Pictures paired with source code
________________
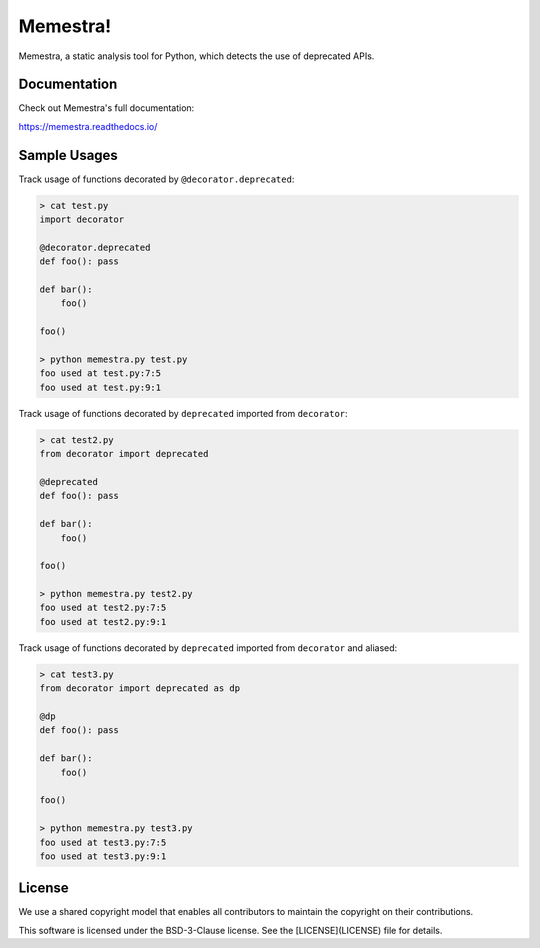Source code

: Memestra!
=========

Memestra, a static analysis tool for Python, which detects the use of deprecated APIs.


Documentation
-------------

Check out Memestra's full documentation:

https://memestra.readthedocs.io/

Sample Usages
-------------

Track usage of functions decorated by ``@decorator.deprecated``:

.. code-block:: console

    > cat test.py
    import decorator

    @decorator.deprecated
    def foo(): pass

    def bar():
        foo()

    foo()

    > python memestra.py test.py
    foo used at test.py:7:5
    foo used at test.py:9:1

Track usage of functions decorated by ``deprecated`` imported from
``decorator``:

.. code-block:: console

    > cat test2.py
    from decorator import deprecated

    @deprecated
    def foo(): pass

    def bar():
        foo()

    foo()

    > python memestra.py test2.py
    foo used at test2.py:7:5
    foo used at test2.py:9:1

Track usage of functions decorated by ``deprecated`` imported from
``decorator`` and aliased:

.. code-block:: console

    > cat test3.py
    from decorator import deprecated as dp

    @dp
    def foo(): pass

    def bar():
        foo()

    foo()

    > python memestra.py test3.py
    foo used at test3.py:7:5
    foo used at test3.py:9:1


License
-------

We use a shared copyright model that enables all contributors to maintain the copyright on their contributions.

This software is licensed under the BSD-3-Clause license. See the [LICENSE](LICENSE) file for details.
________________
» INSTRUCTIONS TO FOLLOW
Write each entry again exactly, minus any images.

» SOLUTION FOR THIS TASK
Source code

: Memestra!
=========

Memestra, a static analysis tool for Python, which detects the use of deprecated APIs.


Documentation
-------------

Check out Memestra's full documentation:

https://memestra.readthedocs.io/

Sample Usages
-------------

Track usage of functions decorated by ``@decorator.deprecated``:

.. code-block:: console

    > cat test.py
    import decorator

    @decorator.deprecated
    def foo(): pass

    def bar():
        foo()

    foo()

    > python memestra.py test.py
    foo used at test.py:7:5
    foo used at test.py:9:1

Track usage of functions decorated by ``deprecated`` imported from
``decorator``:

.. code-block:: console

    > cat test2.py
    from decorator import deprecated

    @deprecated
    def foo(): pass

    def bar():
        foo()

    foo()

    > python memestra.py test2.py
    foo used at test2.py:7:5
    foo used at test2.py:9:1

Track usage of functions decorated by ``deprecated`` imported from
``decorator`` and aliased:

.. code-block:: console

    > cat test3.py
    from decorator import deprecated as dp

    @dp
    def foo(): pass

    def bar():
        foo()

    foo()

    > python memestra.py test3.py
    foo used at test3.py:7:5
    foo used at test3.py:9:1


License
-------

We use a shared copyright model that enables all contributors to maintain the copyright on their contributions.

This software is licensed under the BSD-3-Clause license. See the [LICENSE](LICENSE) file for details.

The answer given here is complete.